Direct genome sequencing of microbial samples can provide precise diagnostic information. With approaches that meet the need of rapid turnaround for clinical samples, similar methods can be applied to complex samples that contain multiple microbes in addition to human DNA. While analyzing the sequence of a set of organisms requires different approaches than single isolate sequencing, specialized methods can identify the potential pathogen sequence in metagenomic data from a mixed population [58, 59]. Metagenomic data can also be used to examine how much the sequence of a specific species varies within a single sample, separating out the contribution of different strains involved in mixed infections [60, 61]. With sufficient coverage or target enrichment, metagenomic sequence can also provide precise typing of specific mutations of clinical impact, such as those that promote or provide drug resistance. In this way, such approaches can tailor treatments to patients, particularly those at high risk of invasive infections, by using genomic data to predict how a patient will respond to a specific treatment.

Conclusions

Genome sequencing is becoming an increasingly common approach to study human fungal pathogens. Current studies seek to compare the genomes of hundreds of isolates of a given species and to examine pathogen populations at unprecedented scale. Sequencing is no longer a bottleneck; however, analysis approaches also need to continue to scale.

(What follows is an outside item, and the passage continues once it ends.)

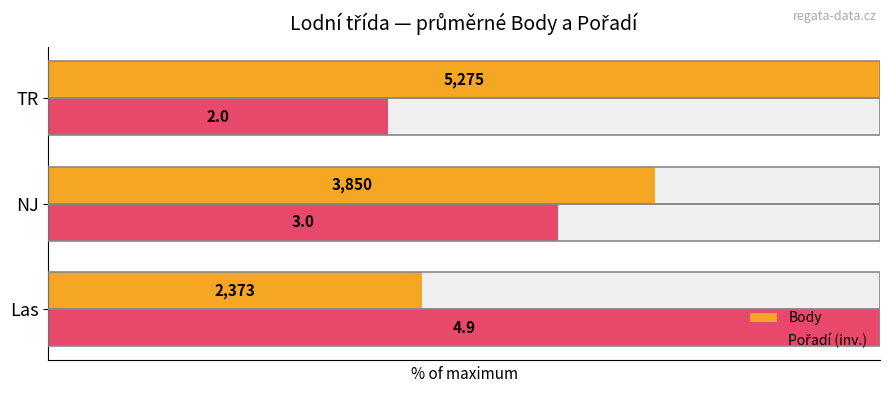

Is it true that Body equals 73.0 at NJ?

True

Genome data offers the resolution needed to examine microevolution of isolates during the course of infection and to pinpoint the source and transmission networks involved in outbreaks. The use of genomic approaches in diagnosis may become more routine and offers the potential to provide additional clinically actionable information such predictions of the level or potential for drug resistance. Even prior to some treatments, metagenomic information may identify fungi and other microbes that are a cause for concern. While real challenges exist to the wide implementation of microbial sequencing methods in the clinic, including turnaround time, ease of use and interpretation, and cost, these approaches enable a high-resolution view of the specific fungal isolates causing disease.